Work order ->
Return each entry unchanged.

*** Opening of Listed entries ***

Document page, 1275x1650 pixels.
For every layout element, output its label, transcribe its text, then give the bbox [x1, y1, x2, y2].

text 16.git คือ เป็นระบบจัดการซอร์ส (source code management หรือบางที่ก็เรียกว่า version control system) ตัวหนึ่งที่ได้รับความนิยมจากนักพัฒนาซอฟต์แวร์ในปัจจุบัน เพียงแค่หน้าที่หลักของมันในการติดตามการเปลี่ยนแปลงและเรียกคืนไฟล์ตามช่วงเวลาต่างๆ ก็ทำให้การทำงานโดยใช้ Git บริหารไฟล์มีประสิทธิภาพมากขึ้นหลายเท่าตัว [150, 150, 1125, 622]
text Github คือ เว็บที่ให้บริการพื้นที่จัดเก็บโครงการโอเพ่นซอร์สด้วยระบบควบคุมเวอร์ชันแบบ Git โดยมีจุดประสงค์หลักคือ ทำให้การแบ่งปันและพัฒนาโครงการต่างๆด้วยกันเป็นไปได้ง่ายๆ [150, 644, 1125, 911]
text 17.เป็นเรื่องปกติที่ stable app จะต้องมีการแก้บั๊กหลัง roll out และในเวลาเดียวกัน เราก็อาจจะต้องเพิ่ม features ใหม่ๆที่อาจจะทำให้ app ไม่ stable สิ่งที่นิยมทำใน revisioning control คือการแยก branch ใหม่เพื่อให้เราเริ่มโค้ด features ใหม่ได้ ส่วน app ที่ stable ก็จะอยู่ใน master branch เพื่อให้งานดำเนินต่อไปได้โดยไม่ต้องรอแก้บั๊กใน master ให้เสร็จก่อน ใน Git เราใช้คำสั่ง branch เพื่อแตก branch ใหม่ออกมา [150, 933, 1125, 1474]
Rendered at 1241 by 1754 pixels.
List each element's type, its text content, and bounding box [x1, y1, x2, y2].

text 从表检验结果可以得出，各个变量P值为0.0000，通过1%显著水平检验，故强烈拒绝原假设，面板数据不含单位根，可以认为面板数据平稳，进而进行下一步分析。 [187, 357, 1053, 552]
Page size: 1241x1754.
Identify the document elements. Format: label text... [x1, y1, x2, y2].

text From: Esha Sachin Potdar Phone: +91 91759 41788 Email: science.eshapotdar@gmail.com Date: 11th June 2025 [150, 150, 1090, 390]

*** Close of Listed entries ***

Reply to the exercise ->
Document page, 1275x1650 pixels.
For every layout element, output its label, transcribe its text, then give the bbox [x1, y1, x2, y2].

text 16.git คือ เป็นระบบจัดการซอร์ส (source code management หรือบางที่ก็เรียกว่า version control system) ตัวหนึ่งที่ได้รับความนิยมจากนักพัฒนาซอฟต์แวร์ในปัจจุบัน เพียงแค่หน้าที่หลักของมันในการติดตามการเปลี่ยนแปลงและเรียกคืนไฟล์ตามช่วงเวลาต่างๆ ก็ทำให้การทำงานโดยใช้ Git บริหารไฟล์มีประสิทธิภาพมากขึ้นหลายเท่าตัว [150, 150, 1125, 622]
text Github คือ เว็บที่ให้บริการพื้นที่จัดเก็บโครงการโอเพ่นซอร์สด้วยระบบควบคุมเวอร์ชันแบบ Git โดยมีจุดประสงค์หลักคือ ทำให้การแบ่งปันและพัฒนาโครงการต่างๆด้วยกันเป็นไปได้ง่ายๆ [150, 644, 1125, 911]
text 17.เป็นเรื่องปกติที่ stable app จะต้องมีการแก้บั๊กหลัง roll out และในเวลาเดียวกัน เราก็อาจจะต้องเพิ่ม features ใหม่ๆที่อาจจะทำให้ app ไม่ stable สิ่งที่นิยมทำใน revisioning control คือการแยก branch ใหม่เพื่อให้เราเริ่มโค้ด features ใหม่ได้ ส่วน app ที่ stable ก็จะอยู่ใน master branch เพื่อให้งานดำเนินต่อไปได้โดยไม่ต้องรอแก้บั๊กใน master ให้เสร็จก่อน ใน Git เราใช้คำสั่ง branch เพื่อแตก branch ใหม่ออกมา [150, 933, 1125, 1474]
Rendered at 1241 by 1754 pixels.
List each element's type, its text content, and bounding box [x1, y1, x2, y2].

text 从表检验结果可以得出，各个变量P值为0.0000，通过1%显著水平检验，故强烈拒绝原假设，面板数据不含单位根，可以认为面板数据平稳，进而进行下一步分析。 [187, 357, 1053, 552]
Page size: 1241x1754.
Identify the document elements. Format: label text... [x1, y1, x2, y2].

text From: Esha Sachin Potdar Phone: +91 91759 41788 Email: science.eshapotdar@gmail.com Date: 11th June 2025 [150, 150, 1090, 390]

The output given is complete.